This far away from chemo, and my legs can barely carry me. I bent down to get laundry out of the washer, and it took more than one try, and everything I had to stand again.
This is so not good. I so did not want that last treatment. Things like this tell me why. This, and the rashes I've had. This, and my hands getting all red and blotchy and itchy. This, and my stomach never being Ok. This, and waking up most days with my eyes glued shut. This, and barely being functional.
Yesterday, yet another person tells me I can do stuff, despite how I feel. So frustrating when people think they know things they really have no clue about.
Do I want to be like this? Hardly. And when I can do things, I do. And when I can't, there is nothing more frustrating. NOTHING.
This same person tells me that I need to get on my knees to God. Candles need to be lit, an hour needs to be spent, and I need to tell God what I will do for Him, if he answers my prayer, and I am well.
Nope. Nope. Nope. I say. I am at a point in my life that I refuse to believe that if something does not happen it is because I have not in some way done it "right."
If there is a God (how does anyone really know if S/He exists?), then God and I have "spoken" many times. I have cried, asked for help, begged, asked for understanding more than once. If there is a God, God knows my heart. God knows what I would do for others, if I could.

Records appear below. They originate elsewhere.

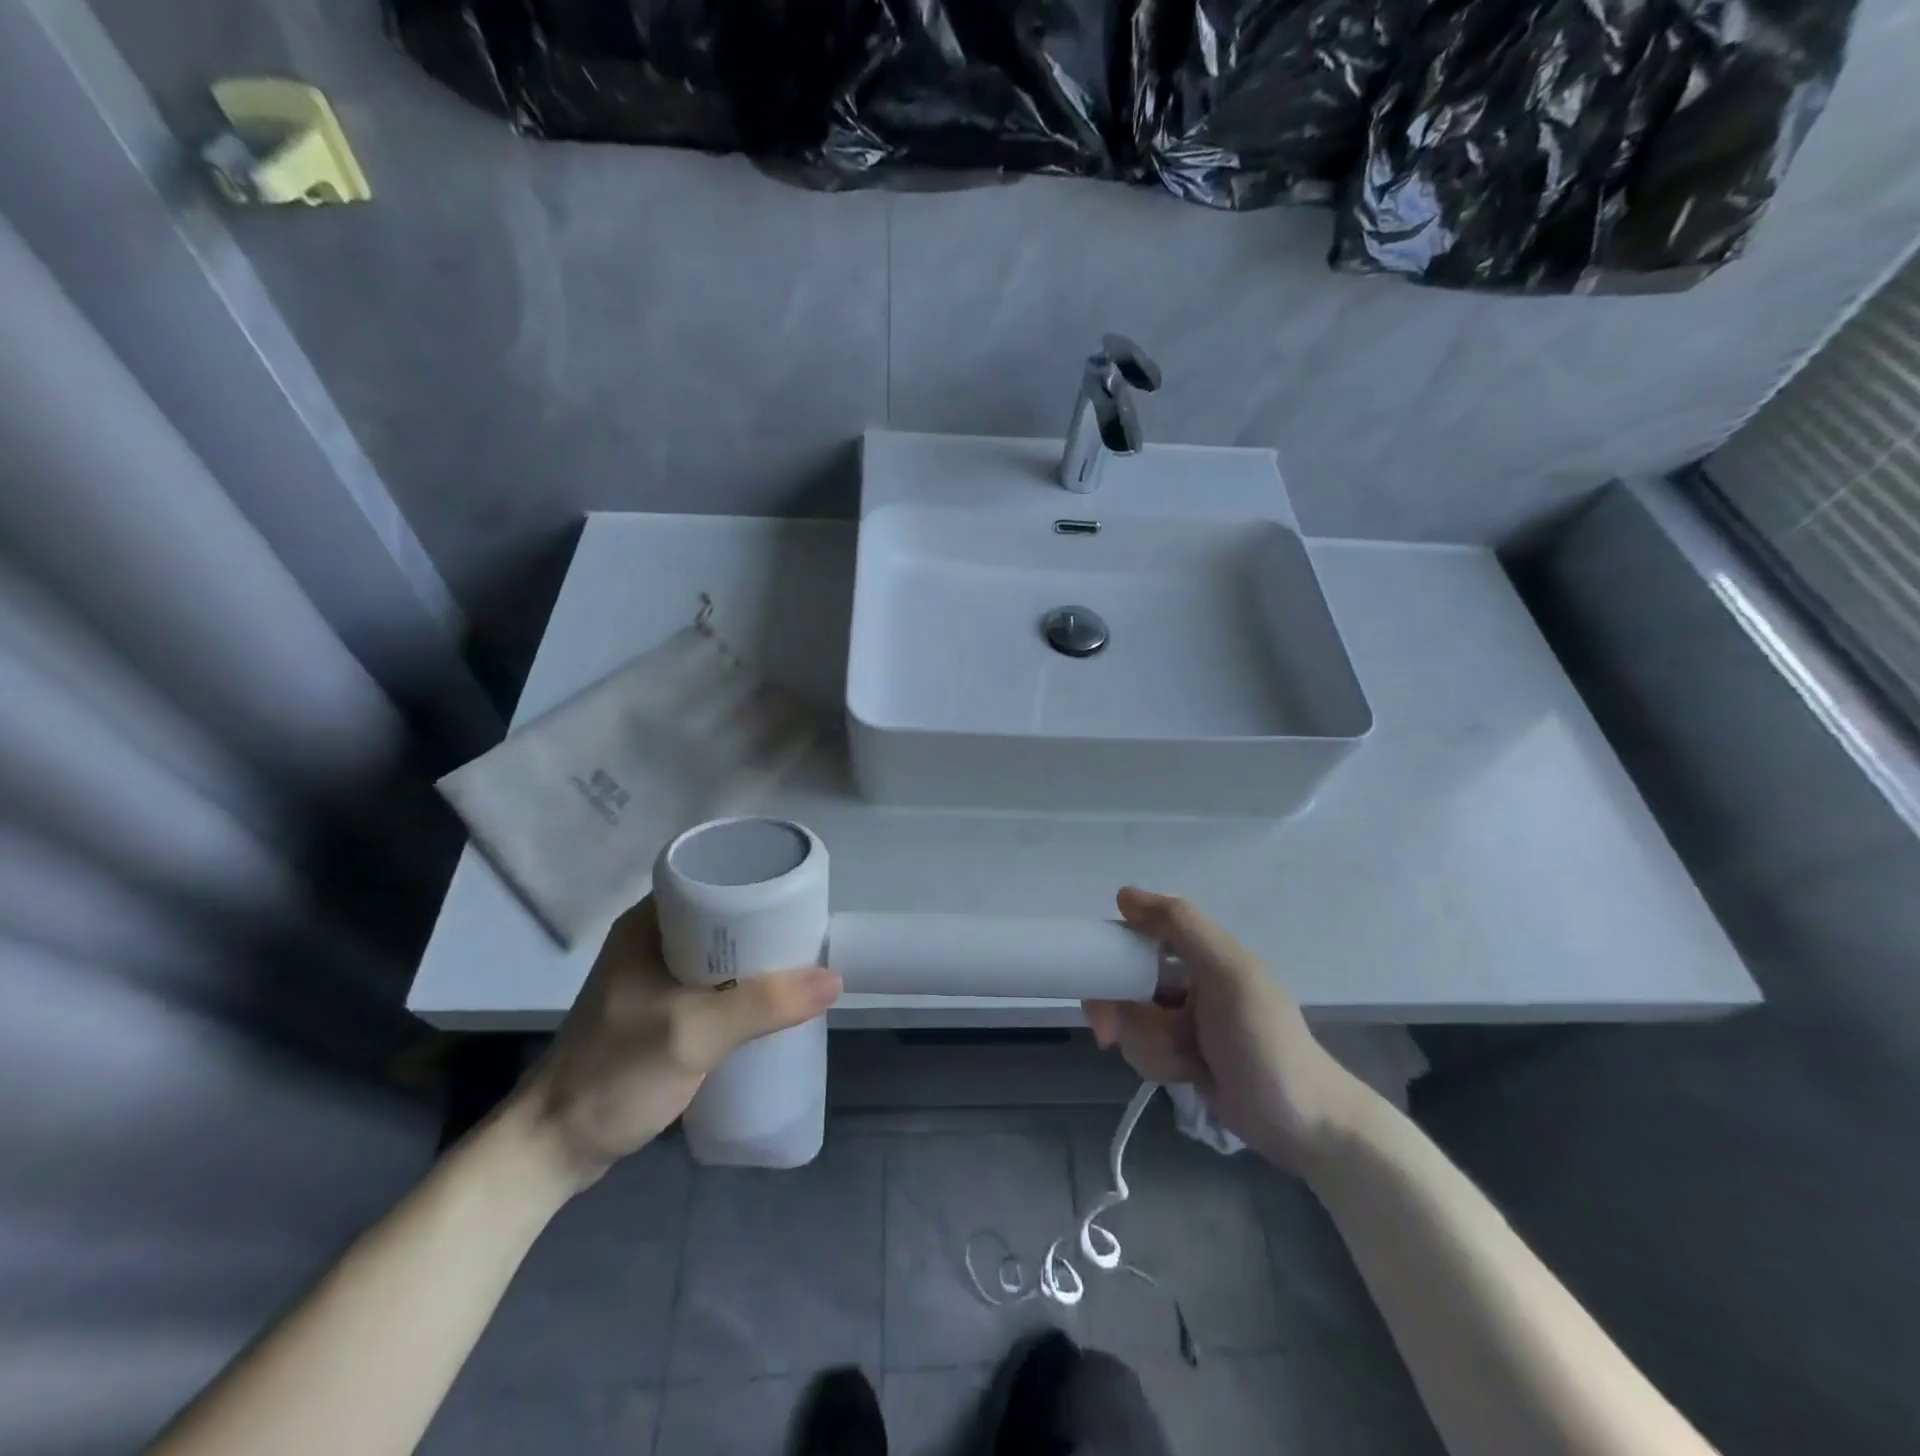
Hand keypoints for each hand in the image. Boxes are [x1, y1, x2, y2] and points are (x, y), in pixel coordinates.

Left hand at [516, 897, 840, 1189]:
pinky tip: (769, 1006)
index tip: (802, 899)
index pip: (713, 880)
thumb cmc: (614, 1075)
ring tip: (800, 968)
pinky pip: (713, 984)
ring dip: (757, 962)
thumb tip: (832, 979)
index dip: (759, 884)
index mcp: (649, 924)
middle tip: (810, 938)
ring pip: (720, 955)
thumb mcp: (693, 1034)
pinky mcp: (659, 1011)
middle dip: (767, 928)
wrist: (551, 1148)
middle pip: (723, 918)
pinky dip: (742, 989)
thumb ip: (762, 1005)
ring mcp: (653, 978)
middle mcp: (652, 940)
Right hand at [1084, 888, 1366, 1174]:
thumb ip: (1182, 927)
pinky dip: (1159, 1064)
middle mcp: (1191, 978)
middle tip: (1108, 1033)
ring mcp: (1186, 1019)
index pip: (1141, 933)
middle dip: (1124, 1013)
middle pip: (1127, 982)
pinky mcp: (1183, 1055)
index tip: (1094, 976)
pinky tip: (1190, 1076)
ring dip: (1148, 1044)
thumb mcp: (1228, 974)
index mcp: (1204, 951)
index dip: (1113, 952)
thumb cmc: (1265, 1042)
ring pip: (1132, 1020)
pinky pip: (1145, 1049)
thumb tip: (1124, 895)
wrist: (1305, 1126)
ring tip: (1184, 1063)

As soon as I was declared cancer free I was "out there" trying to see what I could so for others. My blog speaks to me wanting support and understanding for people dealing with all kinds of issues.
If there is a God, I have a hard time believing that S/He has egoic reactions to things. People believe God is much like humans. Demanding. Revengeful. Needs things done its way. Do things "my" way and be rewarded. Acknowledge me. Acknowledge my power. If you don't, you'll be sorry.
If there is a God, and God loves us, I would think it an unconditional love. I would think God would understand that we are learning and growing at all times, and won't always do things just one way.
Is a parent who loves their child only going to love their child only if certain conditions are met? For some, that is definitely the case, but for others the love is unconditional, and the child will learn how best to be themselves in the world with the support of their parents. And it could look any number of ways - not just one.
When love is at the core of things, there are unspoken truths and understanding. Not everything needs to be said, or will be spoken. The hearts of those who love each other speak their own language.
If God exists, God knows all about me. God knows my soul's desires and purpose. God knows what I want. If God exists, and it is up to God whether I live or die, I have a hard time believing God will say, "Since you did not do this, this, and that, and because you didn't do this thing that way, your time is up."
My friend said my "if" talk made me sound like an atheist. I told him I did not need the things I said to be used to label me.
Do I absolutely believe there is a God? Apparently not. But do I absolutely believe there isn't one? No.
However, I do think we sometimes put casual relationships where there aren't necessarily any. In some cases, we may even attribute something to a wrong cause, and yet feel we could not be any more right.
Is God the cause of everything? If so, God could also make us a cause of our own life. Maybe that good thing that happened was because of what we created. Maybe we are meant to take credit for it.
If everything was as much about God as some people think, then why are we here? What is the point if it is only about God? God doesn't need us.
I am sure there are some reading this who have answers to these questions, and to you they make perfect sense. I do not share these thoughts to convince anyone of anything. I do not share them to get into some kind of debate.
I often do not have open "God" conversations because they often become religious debates in which neither side will win over the other. One argues "apple," the other "kumquat" and there rarely is a workable middle ground. It winds up being a head-butting exercise that isn't very helpful at all.
I share these thoughts because it is what I think about. It is what I deal with. It is what I question. I share them because it is my journey. I do not share them to be convinced of anything.
Funny this "convincing thing." My friend calls me stubborn because I am uninterested in doing what he suggests. When one uses "stubborn" with a person, the implication is that the person is in the wring somehow.
I have spent a lot of my life questioning myself. Could someone else, or something else, be more right than me, and where I am, and what I believe?
There are times I "gave in." There are times I tried something that wasn't "mine," and it did not seem to be a good thing in any way. Many times it just wound up compromising me.
I do not stand where I do now just to be stubborn. I am a lot less reactive than that. I just know emphatically what works and what doesn't, and what feels right, and what doesn't, and I have become unwilling to compromise.
I do not let the label "stubborn" to manipulate me into going against myself. Calling someone stubborn is such a great tool of manipulation, isn't it? Well. At least, in my case, it used to be.
I do not know what THE answers are to anything. The best I got is my ability to be in touch with how I am feeling, and respect it. Along the way, I would also hope that meant I would respect where others are in their journey. And if something different worked for them, then it doesn't mean either one of us was wrong. There could just be more than one version of "right."